The creep rambled off all the traveling deaths in the town. He was vague about his own crime or what he had done to seal his fate. He kept saying, “My grandfather and my father” this and that.

“Stop here!” He practically leaped from the backseat to force my hand. The car swung to the side of the road. He bullied us into getting out. Holding the gun shakily, he forced us through the marshes and into the trees. The ground was slippery and muddy.

 The petrichor of the woods was green and raw, clean in my nostrils. The sound of small critters permeated the woods, and occasionally, one or two would scatter if we got too close to their hiding place.

The goddess loomed in the clearing. 

 “They said it protects against people with bad intent,” he said marching forward. “Supposedly, it was only meant to protect against white settlers and cowboys and those sorts, but everyone was caught up in its reach. When the elders figured it out, they tried to hack it to death, and your people did that little disappearing spell.” 

The creep pulled a two-sided axe from his backpack, which he abandoned on the ground. 

My sister screamed and ran off into the bushes, shocking both me and the creep. 

 “Stay where you are,” he commanded, waving the gun in front of me.

 “You found the damn statue,” I pleaded.

“And the little witch is gone. If she does anything, you’re gonna pay.”

He took the axe to the statue’s already damaged arm. I swore it screamed. “I tried destroying it once, you know. It always escapes.” He came down hard again, though barely causing a chip on the ten-foot-high woman with a face that was barely human.

I pushed into him while he wrestled with the axe stuck in the statue. He tumbled down into the bushes.

I ran off. 

The sound of a bullet ripped through the darkness.

I bumped right into my screaming sister, and we tumbled downhill together, landing in the wet marsh.

The narrow country road was visible, the car parked to the side. “I swear I wasn’t trying to sacrifice you,” I apologized as we made our way to the road. My sister took the driver’s seat. We didn’t realize we were going in the wrong direction.
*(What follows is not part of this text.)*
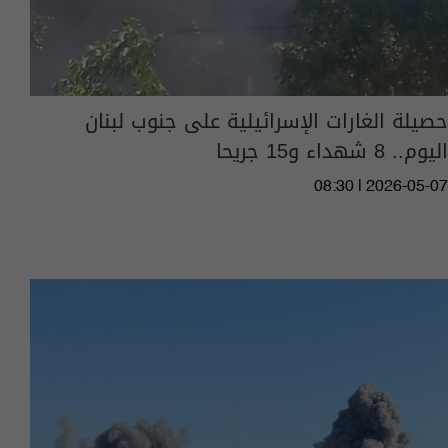
حصيلة الغارات الإسرائيلية على جنوب لبنان
اليوم.. 8 شهداء و15 جريحا
08:30 | 2026-05-07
“No, let’s get out of this town,” I said, practically twisting the steering wheel out of my sister’s grip. Lifting a family curse was important, but less so than surviving this mad man.
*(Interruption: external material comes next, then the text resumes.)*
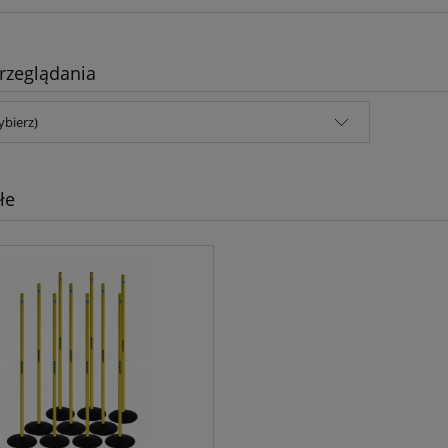
rzeglądania
ybierz)
łe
The creep rushed into the middle of the road. My sister didn’t slow down. He fired, piercing the windshield between us, then his body hit the hood and rolled off, collapsing on the road.

She jumped from the car like a badass woman.

The creep crawled to his feet. “It’s blocking the road.”

He was right, I realized to my shock. The statue stood in the middle of the road. I didn’t know how it got there but had to believe he might be right about whatever magic it had—unless I was seeing things.

He pointed his gun at my sister. “You, come forward. You can control it.”

“I can’t,” she said dryly. 

She didn’t sound convincing. I saw my sister in new light. Had her proximity to the statue changed her somehow?

The creep cocked his gun on my sister. “I should finish what I started.”

 A crack of lightning ran directly to the statue. It disappeared in the flash.

“Where is it?” The creep spun. A loud whooshing sound alerted us to the sky. I thought lightning. The statue was crashing down like hailstone. My sister didn’t move. I barely got out of the way.

The creep wasn’t so lucky. He was roadkill by the time I got to him.

My sister stood beside me. “This is what you wanted right?”

“I wanted to break the curse on you and mom. That’s all.”  Taking a deep breath, I faced the body again.

“He’s another death for the town’s legend,” she dismissed. “Let’s go.”

“And where’s the statue now?”

 “See for yourself!” she pointed to the woods.

It loomed above the hilly woods overlooking the road.

“Did it hurt mom?”

“She sacrificed for us, like you said. We always knew that.”

I glared at her, understanding something. “You can control it.”

“Blood linked—not a curse. Nothing to break.”

After we crossed the town limits, she smiled my way. “This road trip was insightful. We should come back more often.”